Man stelle sich das so vor: Der Regierungspräsidentin ist die Hutschnur geplatzt, nachdem sie – auch durch die WAZ-Lektüre – von dem unsäglichen Geschachere unter den Nahverkehrs-Kirchtürmen Wind bekommen hat. Die große Essener EVAG stellt sich quer und die kleine Mülheimer MVG hat die Aufsichtsbehörde ohnehin auf dem Kieker, weil die marode Straßenbahnlinien nach üppiger Förderung nun stilllegen will. Der Via-Verbund, er kommt zudem bei der Kooperation nicht weiter voran. Da kommt die schallende Ohrfeige aus Düsseldorf zur rechten Zeit.

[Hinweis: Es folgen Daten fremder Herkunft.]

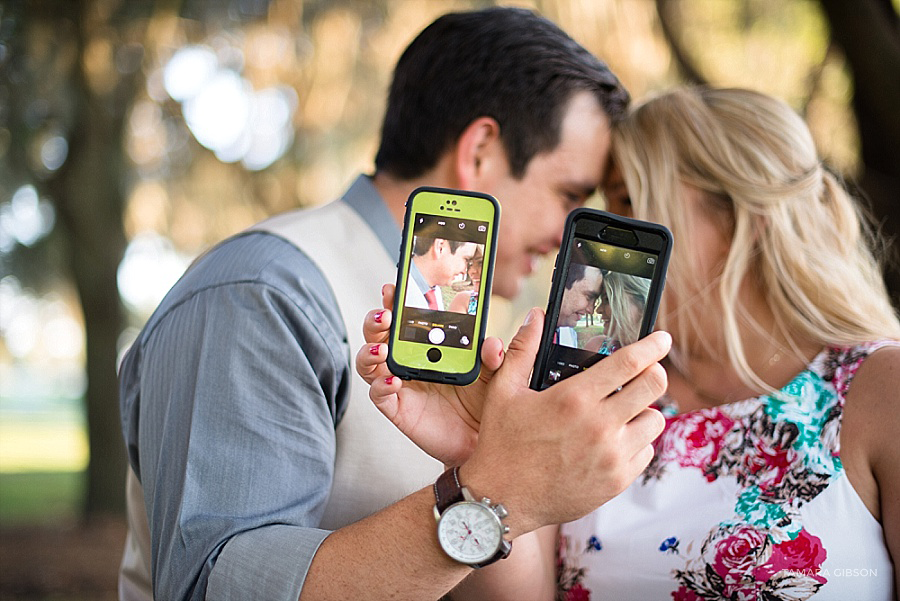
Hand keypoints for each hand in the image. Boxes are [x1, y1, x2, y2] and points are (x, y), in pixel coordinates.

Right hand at [356, 284, 504, 465]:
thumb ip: (495, 356)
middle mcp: (408, 360)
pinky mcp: (397, 408)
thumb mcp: (493, 374)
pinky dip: (380, 385)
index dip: (396, 299)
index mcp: (428, 344)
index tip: (393, 286)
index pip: (406, 316)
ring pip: (369, 361)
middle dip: (375, 320)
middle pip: (378, 333)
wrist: (479, 439)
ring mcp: (399, 383)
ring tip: (382, 348)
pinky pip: (378, 395)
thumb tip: (492, 343)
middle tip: (386, 314)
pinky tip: (393, 380)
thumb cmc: (482, 401)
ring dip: (370, 350)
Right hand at [459, 309, 670, 536]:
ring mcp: (611, 456)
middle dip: (655, 373)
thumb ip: (522, 350)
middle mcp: (599, 426)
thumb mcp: (504, 391)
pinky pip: (646, 452)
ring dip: (643, 411)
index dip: (652, 346)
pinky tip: (614, 440)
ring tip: (624, 411)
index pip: (629, 363)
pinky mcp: (616, 481)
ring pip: (655, 421)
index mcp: (574, 398)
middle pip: (654, 387)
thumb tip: (536, 316)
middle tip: (646, 372)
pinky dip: (636, 442)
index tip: (661, 338)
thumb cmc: (501, 443)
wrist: (500, 499)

Im Via-Streit ist die DVG in der Tat noch halbwegs unschuldig. Sie hat ihre Hausaufgaben gemacht, viele Verwaltungsaufgaben bei der städtischen Konzernmutter DVV kostengünstig zentralisiert und die Defizite, wenn auch nur leicht, dauerhaft abgebaut. Um einen hohen Preis allerdings. Der Investitions- und Erneuerungsbedarf in Fahrzeugflotte, Technik und Schienennetz geht in den dreistelligen Millionenbereich. Nach dem 200 Millionen-Kredit für die Stadtwerke steht für Duisburg die Riesenaufgabe an. Wer dabei nach Bundesgeld ruft, muss allerdings zuerst zuhause Weichen richtig stellen.